Objective |
Pick out every line of the material below that contains the string "true", and copy each such line in full.

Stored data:
◆ ◆ ◆ ◆
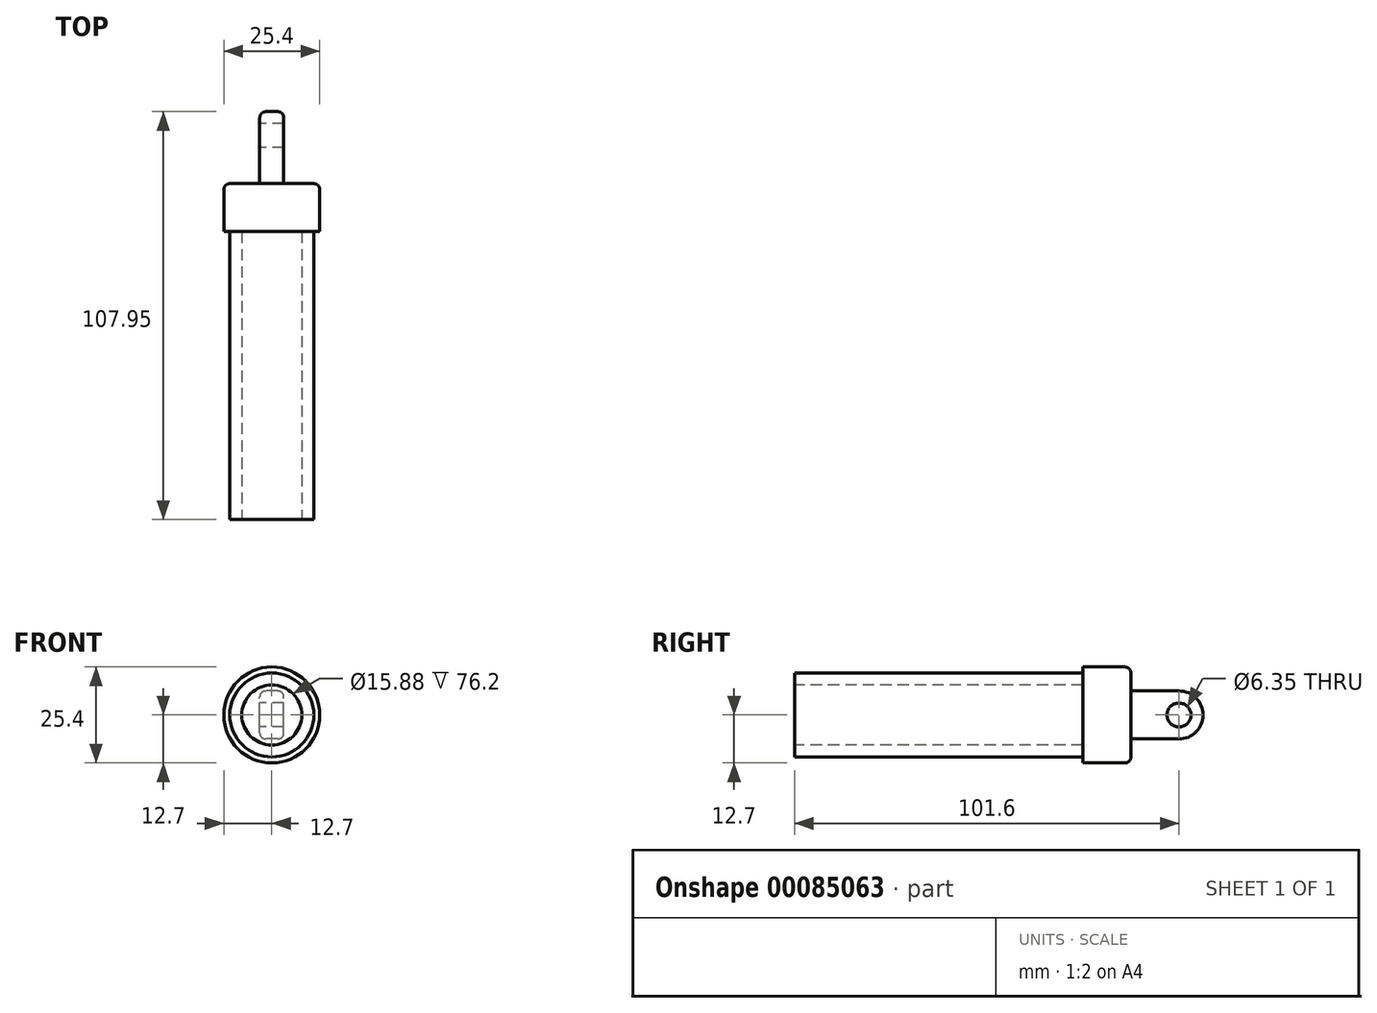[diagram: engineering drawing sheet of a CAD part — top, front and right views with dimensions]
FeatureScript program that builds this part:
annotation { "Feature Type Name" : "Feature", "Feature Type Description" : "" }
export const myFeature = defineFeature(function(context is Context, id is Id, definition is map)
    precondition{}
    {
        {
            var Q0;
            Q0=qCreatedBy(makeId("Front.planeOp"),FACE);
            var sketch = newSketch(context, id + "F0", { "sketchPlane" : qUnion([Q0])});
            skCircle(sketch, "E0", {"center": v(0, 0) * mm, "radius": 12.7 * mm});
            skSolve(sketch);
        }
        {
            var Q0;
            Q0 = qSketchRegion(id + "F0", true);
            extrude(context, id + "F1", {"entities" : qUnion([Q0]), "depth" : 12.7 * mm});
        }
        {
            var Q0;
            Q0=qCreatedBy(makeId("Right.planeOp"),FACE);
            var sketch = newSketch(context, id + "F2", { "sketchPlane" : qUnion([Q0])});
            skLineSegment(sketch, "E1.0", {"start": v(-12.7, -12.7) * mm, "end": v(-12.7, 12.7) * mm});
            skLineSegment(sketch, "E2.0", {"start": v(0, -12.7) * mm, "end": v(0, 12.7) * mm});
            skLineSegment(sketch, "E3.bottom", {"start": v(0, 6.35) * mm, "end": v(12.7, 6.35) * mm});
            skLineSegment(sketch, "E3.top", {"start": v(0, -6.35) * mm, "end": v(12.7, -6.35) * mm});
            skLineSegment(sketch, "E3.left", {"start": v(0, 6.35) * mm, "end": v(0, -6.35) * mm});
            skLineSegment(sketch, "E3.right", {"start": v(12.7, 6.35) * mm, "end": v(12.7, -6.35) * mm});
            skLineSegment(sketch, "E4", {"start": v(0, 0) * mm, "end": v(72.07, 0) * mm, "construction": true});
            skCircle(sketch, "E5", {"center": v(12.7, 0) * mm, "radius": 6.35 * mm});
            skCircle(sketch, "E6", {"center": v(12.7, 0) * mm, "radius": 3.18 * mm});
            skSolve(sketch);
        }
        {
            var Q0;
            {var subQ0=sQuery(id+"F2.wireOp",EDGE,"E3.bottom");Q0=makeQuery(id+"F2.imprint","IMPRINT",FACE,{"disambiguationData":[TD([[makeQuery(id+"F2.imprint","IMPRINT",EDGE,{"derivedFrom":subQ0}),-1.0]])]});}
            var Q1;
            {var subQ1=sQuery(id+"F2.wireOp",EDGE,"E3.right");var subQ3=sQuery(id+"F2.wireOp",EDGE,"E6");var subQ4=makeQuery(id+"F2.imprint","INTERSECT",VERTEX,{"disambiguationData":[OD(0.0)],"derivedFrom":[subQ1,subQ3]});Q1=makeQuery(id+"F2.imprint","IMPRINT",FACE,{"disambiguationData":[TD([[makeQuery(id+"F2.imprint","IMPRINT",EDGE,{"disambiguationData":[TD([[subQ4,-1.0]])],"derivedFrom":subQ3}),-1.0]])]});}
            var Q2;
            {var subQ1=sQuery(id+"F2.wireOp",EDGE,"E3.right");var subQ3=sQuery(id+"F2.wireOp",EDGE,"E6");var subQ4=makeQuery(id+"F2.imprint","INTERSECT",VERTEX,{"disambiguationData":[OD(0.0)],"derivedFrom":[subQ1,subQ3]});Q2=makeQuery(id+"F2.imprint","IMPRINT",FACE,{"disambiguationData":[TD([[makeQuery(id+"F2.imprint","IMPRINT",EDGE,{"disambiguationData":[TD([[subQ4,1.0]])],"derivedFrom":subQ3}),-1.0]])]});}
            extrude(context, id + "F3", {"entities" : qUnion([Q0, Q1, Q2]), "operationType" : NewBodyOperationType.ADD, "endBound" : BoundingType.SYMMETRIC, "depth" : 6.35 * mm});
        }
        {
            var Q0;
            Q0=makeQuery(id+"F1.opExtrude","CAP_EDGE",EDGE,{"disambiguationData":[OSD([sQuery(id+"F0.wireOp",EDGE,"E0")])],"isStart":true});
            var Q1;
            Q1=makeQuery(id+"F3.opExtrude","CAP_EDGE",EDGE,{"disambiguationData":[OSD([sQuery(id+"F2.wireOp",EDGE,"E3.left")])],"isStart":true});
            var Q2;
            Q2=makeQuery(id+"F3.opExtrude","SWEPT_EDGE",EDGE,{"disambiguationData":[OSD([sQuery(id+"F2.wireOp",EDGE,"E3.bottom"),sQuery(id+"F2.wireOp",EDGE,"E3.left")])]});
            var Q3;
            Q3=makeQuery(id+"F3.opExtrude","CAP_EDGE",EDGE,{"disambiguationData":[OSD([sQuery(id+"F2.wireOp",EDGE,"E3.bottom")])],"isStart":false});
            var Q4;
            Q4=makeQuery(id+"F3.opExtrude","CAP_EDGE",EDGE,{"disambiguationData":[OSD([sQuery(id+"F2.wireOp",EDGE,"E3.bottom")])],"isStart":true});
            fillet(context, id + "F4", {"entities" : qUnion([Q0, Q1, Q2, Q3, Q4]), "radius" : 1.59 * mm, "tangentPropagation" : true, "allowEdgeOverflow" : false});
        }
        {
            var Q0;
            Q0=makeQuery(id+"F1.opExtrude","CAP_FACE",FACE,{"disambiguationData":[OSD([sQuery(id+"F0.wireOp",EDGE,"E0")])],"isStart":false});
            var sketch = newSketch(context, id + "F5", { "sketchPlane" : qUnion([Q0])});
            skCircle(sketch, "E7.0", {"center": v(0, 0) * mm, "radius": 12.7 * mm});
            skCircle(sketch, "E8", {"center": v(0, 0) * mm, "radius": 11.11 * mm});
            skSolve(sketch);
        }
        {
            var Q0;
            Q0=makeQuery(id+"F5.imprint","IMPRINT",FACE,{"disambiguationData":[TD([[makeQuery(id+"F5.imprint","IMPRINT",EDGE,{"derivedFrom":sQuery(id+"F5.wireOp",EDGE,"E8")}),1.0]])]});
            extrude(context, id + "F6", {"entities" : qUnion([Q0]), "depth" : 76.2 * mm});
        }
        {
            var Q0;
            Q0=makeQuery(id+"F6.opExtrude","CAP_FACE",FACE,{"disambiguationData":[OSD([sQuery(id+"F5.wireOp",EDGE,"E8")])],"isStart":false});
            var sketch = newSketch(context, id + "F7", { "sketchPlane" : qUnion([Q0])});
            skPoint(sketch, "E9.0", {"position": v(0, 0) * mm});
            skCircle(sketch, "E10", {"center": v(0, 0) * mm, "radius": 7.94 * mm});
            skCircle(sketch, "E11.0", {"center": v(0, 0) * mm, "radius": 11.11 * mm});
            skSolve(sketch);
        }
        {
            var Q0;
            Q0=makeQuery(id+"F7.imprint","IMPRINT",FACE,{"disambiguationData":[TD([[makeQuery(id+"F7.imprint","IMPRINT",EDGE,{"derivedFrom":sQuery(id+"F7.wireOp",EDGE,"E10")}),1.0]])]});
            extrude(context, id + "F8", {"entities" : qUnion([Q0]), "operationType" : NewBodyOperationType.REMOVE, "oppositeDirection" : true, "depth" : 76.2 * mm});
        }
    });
◆ ◆ ◆ ◆
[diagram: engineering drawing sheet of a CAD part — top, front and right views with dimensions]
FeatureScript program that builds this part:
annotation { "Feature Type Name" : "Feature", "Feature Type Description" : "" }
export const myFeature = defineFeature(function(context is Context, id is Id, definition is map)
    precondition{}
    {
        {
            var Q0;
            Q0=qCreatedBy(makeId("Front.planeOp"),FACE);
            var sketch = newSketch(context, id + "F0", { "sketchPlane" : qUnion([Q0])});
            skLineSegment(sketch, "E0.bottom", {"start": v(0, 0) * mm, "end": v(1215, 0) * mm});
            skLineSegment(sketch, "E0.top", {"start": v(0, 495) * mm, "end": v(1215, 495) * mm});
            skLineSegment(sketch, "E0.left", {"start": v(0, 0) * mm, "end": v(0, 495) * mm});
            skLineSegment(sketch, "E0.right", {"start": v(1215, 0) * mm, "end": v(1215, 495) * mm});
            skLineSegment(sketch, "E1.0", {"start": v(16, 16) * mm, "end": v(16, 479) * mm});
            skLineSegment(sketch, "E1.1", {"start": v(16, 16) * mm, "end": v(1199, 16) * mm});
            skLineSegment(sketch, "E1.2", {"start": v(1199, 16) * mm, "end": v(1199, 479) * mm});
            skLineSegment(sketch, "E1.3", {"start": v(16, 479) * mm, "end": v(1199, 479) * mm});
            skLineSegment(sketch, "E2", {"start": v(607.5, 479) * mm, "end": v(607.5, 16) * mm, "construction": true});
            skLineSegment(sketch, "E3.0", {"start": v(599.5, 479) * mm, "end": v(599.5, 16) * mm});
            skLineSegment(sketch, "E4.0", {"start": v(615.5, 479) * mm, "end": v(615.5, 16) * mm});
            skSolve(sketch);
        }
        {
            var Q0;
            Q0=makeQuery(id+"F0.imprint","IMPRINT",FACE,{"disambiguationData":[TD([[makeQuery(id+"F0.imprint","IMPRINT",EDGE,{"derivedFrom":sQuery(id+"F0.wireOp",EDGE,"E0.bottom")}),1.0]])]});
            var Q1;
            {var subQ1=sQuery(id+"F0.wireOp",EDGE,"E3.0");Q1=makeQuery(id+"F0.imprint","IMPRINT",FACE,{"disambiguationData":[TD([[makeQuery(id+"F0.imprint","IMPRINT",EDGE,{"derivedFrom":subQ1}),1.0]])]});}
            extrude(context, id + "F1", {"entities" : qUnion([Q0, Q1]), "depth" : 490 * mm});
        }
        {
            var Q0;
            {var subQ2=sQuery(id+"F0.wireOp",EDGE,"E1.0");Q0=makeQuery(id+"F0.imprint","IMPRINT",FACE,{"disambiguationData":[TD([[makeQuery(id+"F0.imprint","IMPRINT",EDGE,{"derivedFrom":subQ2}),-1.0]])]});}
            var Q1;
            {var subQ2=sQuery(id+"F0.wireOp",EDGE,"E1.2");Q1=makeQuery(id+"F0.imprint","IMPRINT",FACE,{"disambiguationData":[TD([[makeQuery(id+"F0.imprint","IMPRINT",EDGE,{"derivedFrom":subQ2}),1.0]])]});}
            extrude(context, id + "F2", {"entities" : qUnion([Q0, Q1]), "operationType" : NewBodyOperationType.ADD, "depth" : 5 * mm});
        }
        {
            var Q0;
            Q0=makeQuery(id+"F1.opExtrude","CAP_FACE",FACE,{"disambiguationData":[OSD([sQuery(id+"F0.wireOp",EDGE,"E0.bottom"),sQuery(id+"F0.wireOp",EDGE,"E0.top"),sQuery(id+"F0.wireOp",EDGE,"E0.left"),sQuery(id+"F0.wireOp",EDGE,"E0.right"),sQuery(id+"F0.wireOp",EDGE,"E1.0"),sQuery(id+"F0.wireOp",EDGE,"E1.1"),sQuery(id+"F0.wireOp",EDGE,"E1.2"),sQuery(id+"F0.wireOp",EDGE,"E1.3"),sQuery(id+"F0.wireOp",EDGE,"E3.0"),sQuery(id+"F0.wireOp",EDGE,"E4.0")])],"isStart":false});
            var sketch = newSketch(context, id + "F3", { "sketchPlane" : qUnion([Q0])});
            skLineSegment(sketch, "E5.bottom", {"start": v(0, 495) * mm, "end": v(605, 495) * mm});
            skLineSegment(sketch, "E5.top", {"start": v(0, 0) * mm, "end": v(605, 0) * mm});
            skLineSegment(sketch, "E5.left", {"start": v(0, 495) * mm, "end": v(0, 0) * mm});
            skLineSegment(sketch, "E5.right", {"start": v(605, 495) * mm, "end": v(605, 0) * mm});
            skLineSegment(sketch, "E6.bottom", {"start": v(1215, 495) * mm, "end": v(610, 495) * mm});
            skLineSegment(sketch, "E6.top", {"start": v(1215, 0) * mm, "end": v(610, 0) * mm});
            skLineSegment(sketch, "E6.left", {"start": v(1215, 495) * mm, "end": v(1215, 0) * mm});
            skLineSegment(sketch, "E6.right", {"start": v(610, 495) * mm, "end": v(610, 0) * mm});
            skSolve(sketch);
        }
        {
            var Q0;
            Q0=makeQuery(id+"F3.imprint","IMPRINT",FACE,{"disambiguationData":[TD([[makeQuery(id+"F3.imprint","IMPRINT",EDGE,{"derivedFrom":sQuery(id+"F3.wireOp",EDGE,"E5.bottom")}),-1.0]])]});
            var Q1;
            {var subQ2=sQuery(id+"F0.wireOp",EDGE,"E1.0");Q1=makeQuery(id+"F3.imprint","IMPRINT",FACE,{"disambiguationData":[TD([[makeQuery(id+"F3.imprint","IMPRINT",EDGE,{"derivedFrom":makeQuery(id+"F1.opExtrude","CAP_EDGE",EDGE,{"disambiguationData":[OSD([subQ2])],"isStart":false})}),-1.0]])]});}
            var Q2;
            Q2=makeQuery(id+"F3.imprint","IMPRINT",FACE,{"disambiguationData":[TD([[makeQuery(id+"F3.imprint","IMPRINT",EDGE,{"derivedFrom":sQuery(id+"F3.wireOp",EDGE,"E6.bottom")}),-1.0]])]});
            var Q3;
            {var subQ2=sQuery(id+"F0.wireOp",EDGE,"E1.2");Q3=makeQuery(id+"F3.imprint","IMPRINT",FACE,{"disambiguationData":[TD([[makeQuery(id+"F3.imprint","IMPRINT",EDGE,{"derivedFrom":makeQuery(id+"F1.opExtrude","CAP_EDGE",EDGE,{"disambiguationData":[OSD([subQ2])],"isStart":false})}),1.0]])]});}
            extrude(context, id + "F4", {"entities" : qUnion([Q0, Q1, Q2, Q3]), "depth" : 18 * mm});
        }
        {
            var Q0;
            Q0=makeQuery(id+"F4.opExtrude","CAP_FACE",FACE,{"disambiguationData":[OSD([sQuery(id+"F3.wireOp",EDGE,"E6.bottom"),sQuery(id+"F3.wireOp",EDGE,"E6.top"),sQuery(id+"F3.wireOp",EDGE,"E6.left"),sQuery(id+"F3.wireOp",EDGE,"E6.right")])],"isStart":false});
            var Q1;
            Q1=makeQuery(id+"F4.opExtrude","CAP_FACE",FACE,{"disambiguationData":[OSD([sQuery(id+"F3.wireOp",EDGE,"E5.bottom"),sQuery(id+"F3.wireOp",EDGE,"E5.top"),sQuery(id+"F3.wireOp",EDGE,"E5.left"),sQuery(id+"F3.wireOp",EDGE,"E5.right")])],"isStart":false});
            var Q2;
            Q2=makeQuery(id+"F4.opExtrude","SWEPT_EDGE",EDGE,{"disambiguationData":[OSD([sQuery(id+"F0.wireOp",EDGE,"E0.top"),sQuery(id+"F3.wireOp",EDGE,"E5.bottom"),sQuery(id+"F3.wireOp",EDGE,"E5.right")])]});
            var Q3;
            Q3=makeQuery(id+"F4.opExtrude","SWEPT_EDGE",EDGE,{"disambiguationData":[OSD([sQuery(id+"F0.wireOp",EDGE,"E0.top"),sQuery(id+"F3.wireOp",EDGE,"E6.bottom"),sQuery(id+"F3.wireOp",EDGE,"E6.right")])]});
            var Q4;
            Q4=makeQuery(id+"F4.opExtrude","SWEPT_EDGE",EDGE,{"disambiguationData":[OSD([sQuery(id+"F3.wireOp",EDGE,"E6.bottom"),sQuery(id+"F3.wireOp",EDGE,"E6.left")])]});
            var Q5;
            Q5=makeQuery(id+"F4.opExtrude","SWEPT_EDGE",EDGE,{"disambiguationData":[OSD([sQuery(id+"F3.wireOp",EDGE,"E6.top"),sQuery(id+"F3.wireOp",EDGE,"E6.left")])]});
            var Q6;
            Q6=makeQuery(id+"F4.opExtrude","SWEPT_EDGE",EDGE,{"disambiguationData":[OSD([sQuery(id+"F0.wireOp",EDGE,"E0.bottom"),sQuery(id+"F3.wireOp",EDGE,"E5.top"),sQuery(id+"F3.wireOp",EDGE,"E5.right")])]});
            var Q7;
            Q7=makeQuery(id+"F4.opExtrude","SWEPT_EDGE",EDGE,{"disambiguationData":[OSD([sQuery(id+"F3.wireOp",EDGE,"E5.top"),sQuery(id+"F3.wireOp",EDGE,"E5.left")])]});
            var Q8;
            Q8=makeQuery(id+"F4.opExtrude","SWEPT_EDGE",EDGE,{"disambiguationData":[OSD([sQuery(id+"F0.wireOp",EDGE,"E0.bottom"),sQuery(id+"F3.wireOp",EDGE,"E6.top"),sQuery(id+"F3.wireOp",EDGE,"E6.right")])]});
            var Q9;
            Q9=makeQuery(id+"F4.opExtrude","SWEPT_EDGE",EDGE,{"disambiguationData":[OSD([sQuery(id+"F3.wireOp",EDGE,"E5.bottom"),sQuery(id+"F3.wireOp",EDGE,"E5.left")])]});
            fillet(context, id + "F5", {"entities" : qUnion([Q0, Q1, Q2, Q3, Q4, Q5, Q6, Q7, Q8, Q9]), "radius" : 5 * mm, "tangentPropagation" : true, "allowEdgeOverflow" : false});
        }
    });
◆ ◆ ◆ ◆
Result of the task |
            Q0 = qSketchRegion(id + "F0", true);
            skLineSegment(sketch, "E4", {"start": v(0, 0) * mm, "end": v(72.07, 0) * mm, "construction": true});
            Q0=makeQuery(id+"F1.opExtrude","CAP_EDGE",EDGE,{"disambiguationData":[OSD([sQuery(id+"F0.wireOp",EDGE,"E0")])],"isStart":true});
            Q1=makeQuery(id+"F3.opExtrude","CAP_EDGE",EDGE,{"disambiguationData":[OSD([sQuery(id+"F2.wireOp",EDGE,"E3.left")])],"isStart":true});
            Q4=makeQuery(id+"F3.opExtrude","CAP_EDGE",EDGE,{"disambiguationData":[OSD([sQuery(id+"F2.wireOp",EDGE,"E3.bottom")])],"isStart":true});
            fillet(context, id + "F4", {"entities" : qUnion([Q0, Q1, Q2, Q3, Q4]), "radius" : 1.59 * mm, "tangentPropagation" : true, "allowEdgeOverflow" : false});
            extrude(context, id + "F8", {"entities" : qUnion([Q0]), "operationType" : NewBodyOperationType.REMOVE, "oppositeDirection" : true, "depth" : 76.2 * mm});
            skLineSegment(sketch, "E2", {"start": v(607.5, 479) * mm, "end": v(607.5, 16) * mm, "construction": true});
            fillet(context, id + "F5", {"entities" : qUnion([Q0, Q1, Q2, Q3, Q4, Q5, Q6, Q7, Q8, Q9]), "radius" : 5 * mm, "tangentPropagation" : true, "allowEdgeOverflow" : false});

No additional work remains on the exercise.